**EXERCISE**
Print the records below exactly, starting at the first line and stopping after the line that contains "## The Control Gap". Leave out any pictures.
____ TASK DATA
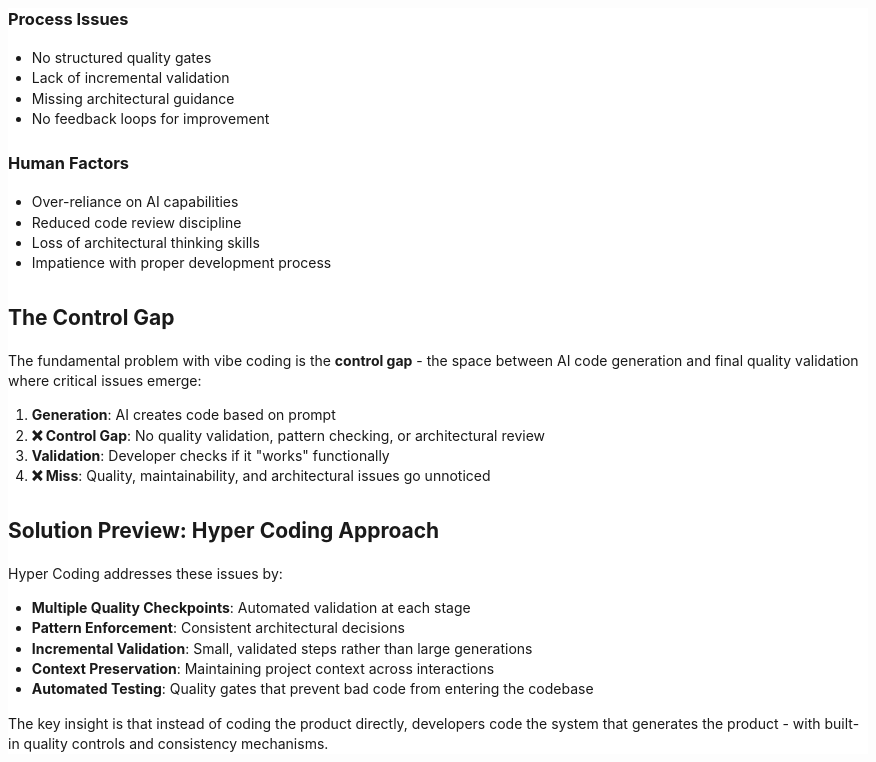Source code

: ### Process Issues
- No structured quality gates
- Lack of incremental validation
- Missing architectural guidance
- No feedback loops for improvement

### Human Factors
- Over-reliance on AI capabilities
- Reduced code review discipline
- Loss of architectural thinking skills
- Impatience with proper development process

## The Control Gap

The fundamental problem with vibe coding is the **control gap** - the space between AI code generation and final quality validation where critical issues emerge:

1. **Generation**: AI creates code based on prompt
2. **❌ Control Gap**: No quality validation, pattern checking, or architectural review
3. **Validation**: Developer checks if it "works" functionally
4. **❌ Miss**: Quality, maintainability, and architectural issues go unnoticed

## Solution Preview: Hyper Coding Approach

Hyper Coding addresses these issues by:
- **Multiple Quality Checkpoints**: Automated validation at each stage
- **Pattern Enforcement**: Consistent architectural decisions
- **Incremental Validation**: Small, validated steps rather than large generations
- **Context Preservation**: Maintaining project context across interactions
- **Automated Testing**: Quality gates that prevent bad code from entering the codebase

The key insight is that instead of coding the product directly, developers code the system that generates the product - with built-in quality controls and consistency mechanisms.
________
**PROBLEM SOLUTION**
Source code

: ### Process Issues
- No structured quality gates
- Lack of incremental validation
- Missing architectural guidance
- No feedback loops for improvement

### Human Factors
- Over-reliance on AI capabilities
- Reduced code review discipline
- Loss of architectural thinking skills
- Impatience with proper development process

## The Control Gap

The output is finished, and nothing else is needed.